*** PAGE TEXT ***

GUEST POST: Consumer Endings – Unwanted, overlooked, yet critical to sustainable consumption
 

Published 5 Min Read

This is a guest post from Joe Macleod, author of Ends. and founder of And End. Joe is a speaker at our event Closure, Digital Legacy and Death on Thursday 19 July.



It would seem counter-intuitive to consider the end of a customer relationship as having a critical role in business and the environment, but I want to tell you why consumer endings are a vital aspect of the consumer experience and how they should inspire action, responsibility and reflection, that could, if used well, accelerate our ability to grapple with consumptions’ ills.

The consumer’s experience is biased. As businesses and society, we favour the on-boarding of a new product or service over the responsibility of off-boarding. Engagement through advertising, and marketing inspires commitment from the consumer at the beginning of the consumer lifecycle (On-boarding). 

Off-boarding is overlooked. Left to governments, local council, health and welfare, and international bodies to deal with. The language, status and position of these are in counterpoint to other messages and authorities inside the consumer lifecycle. It is no wonder the consumer has little to link their action at purchase to their responsibility thereafter. 

Yet, emotional off-boarding can motivate some interesting feelings in the consumer, inspiring them to be truly reflective about the products and services in the context of individual consumption, directly linked to a personal experience through witnessed evidence that creates responsibility. 

In contrast, the on-boarding experience presents an aspirational, dreamlike experience to the consumer, luring them in to the consumer relationship, which can only be predictive as it is before the product or service has been experienced.
 

Worryingly though, the types of promises the consumer experiences at on-boarding are now being adopted to present sustainable consumption and environmental credentials. Yet these methods can only act as a proxy of real action in the consumer as they are achieved only via a purchase from the provider.

Let’s look at the two examples that are often used in business to promote environmental improvements.

 

Market forces

The Circular Economy has a wonderful potential for improving business practice, encouraging efficiency, developing better materials and promising sustainability. What is surprisingly absent from the Circular Economy approach is the lack of disruption to the status quo of the traditional consumer lifecycle experience. 

As a consumer experience, the Circular Economy promises to be remarkably similar. Where an aspirational message of new materials, new processes and new products is pushed, echoing centuries of similar sales pattern. The story of the ‘New!’

The Circular Economy relies on this aspirational commitment from the consumer about a common future and relies on the consumers’ action at the beginning of the consumer lifecycle - a purchase to start the process of environmental improvement and a common future belief.

*** End of PAGE TEXT ***
*** PROVIDED MATERIAL ***

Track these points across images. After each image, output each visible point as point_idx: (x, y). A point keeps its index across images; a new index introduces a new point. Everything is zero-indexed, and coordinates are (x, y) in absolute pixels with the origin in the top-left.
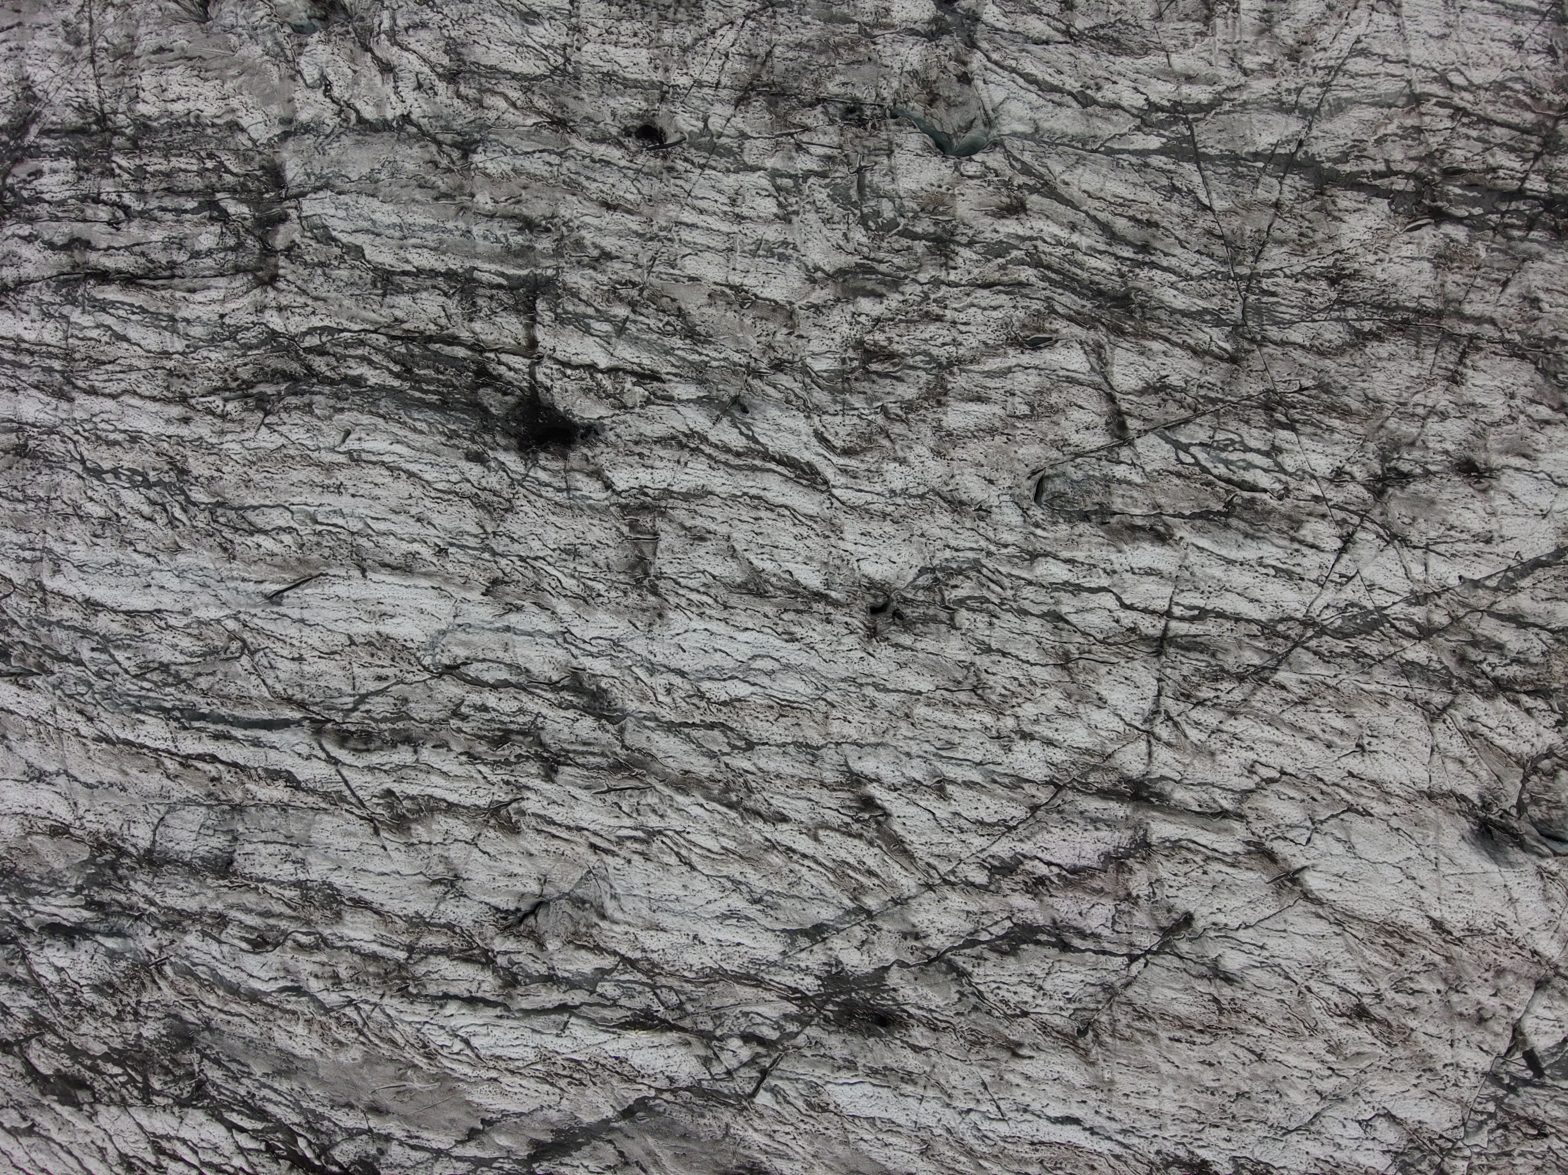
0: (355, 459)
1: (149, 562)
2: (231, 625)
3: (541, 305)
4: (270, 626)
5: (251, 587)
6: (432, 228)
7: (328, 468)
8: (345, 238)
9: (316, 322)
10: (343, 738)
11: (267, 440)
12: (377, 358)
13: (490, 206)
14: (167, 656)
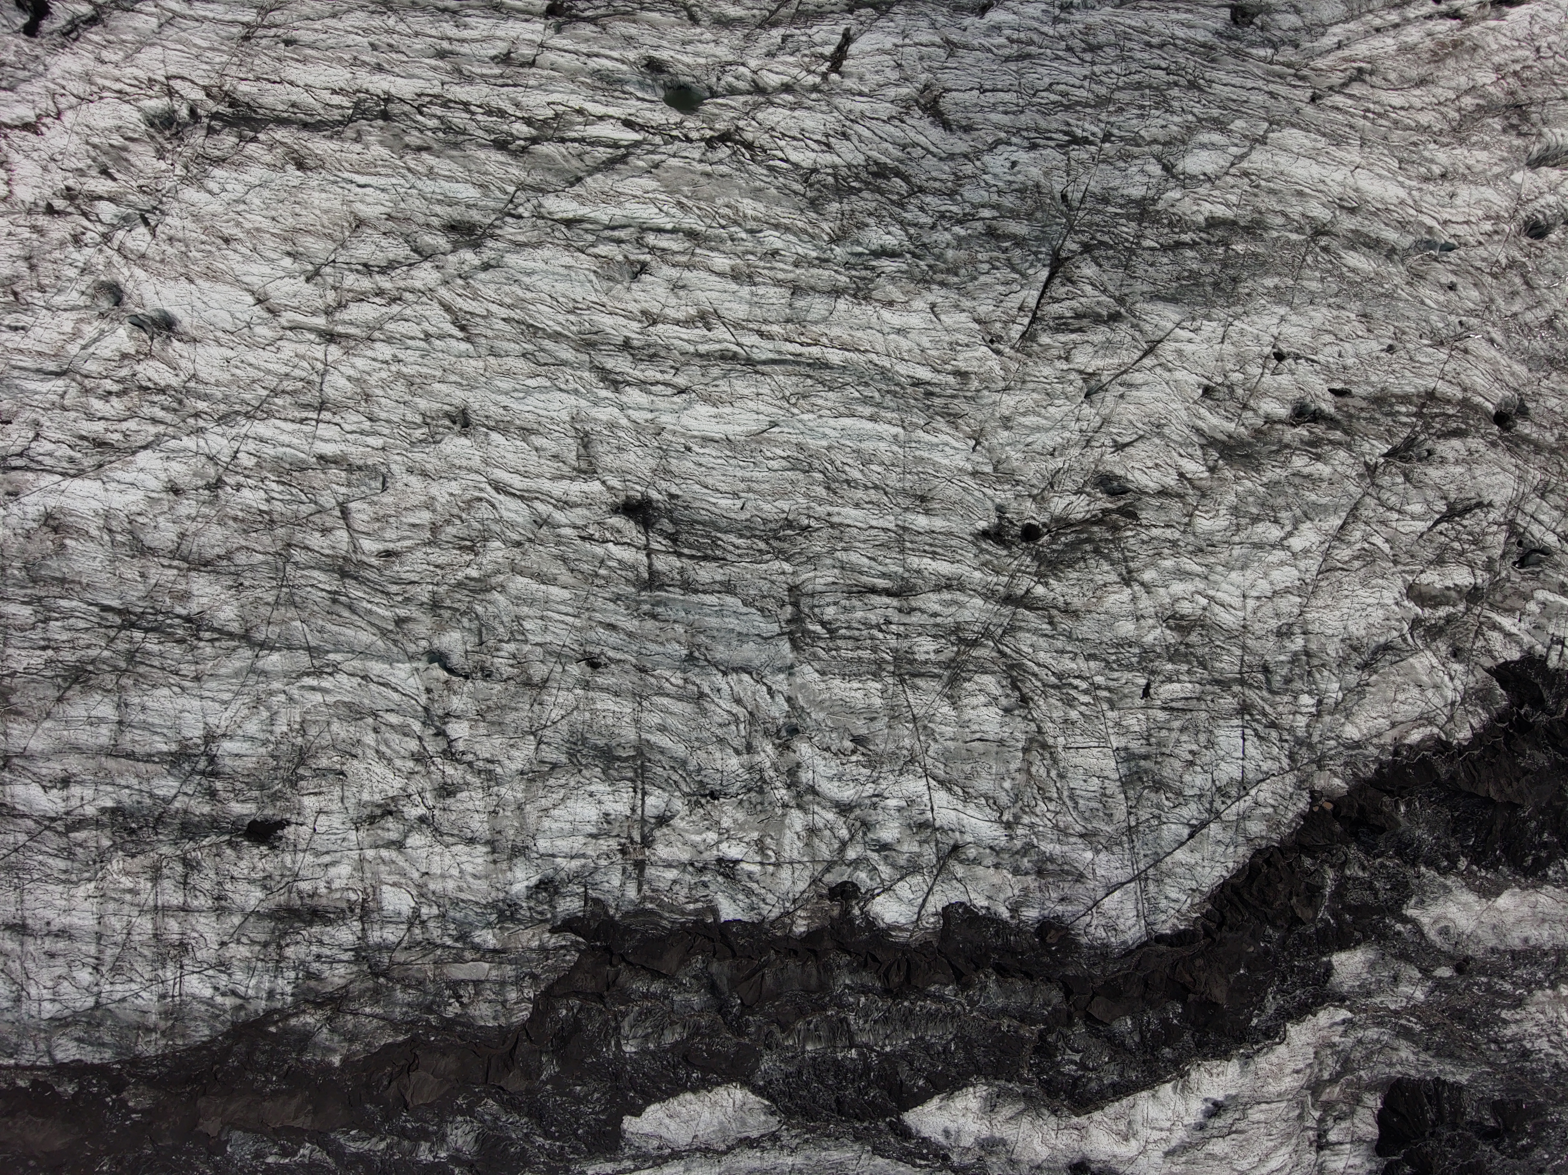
0: (736, 495)
1: (842, 441)
2: (795, 411)
3: (646, 575)
4: (775, 410)
5: (786, 430)
6: (706, 615)
7: (749, 490)
8: (754, 610)
9: (764, 566)
10: (735, 357)
11: (784, 505)
12: (731, 548)
13: (676, 626)
14: (831, 394)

*** End of PROVIDED MATERIAL ***

Retype the part of the consumer endings post that opens with the words containing "GUEST POST: Consumer" and closes with "Thursday 19 July.", keeping every word and mark the same.

GUEST POST: Consumer Endings – Unwanted, overlooked, yet critical to sustainable consumption
 

Published 5 Min Read

This is a guest post from Joe Macleod, author of Ends. and founder of And End. Joe is a speaker at our event Closure, Digital Legacy and Death on Thursday 19 July.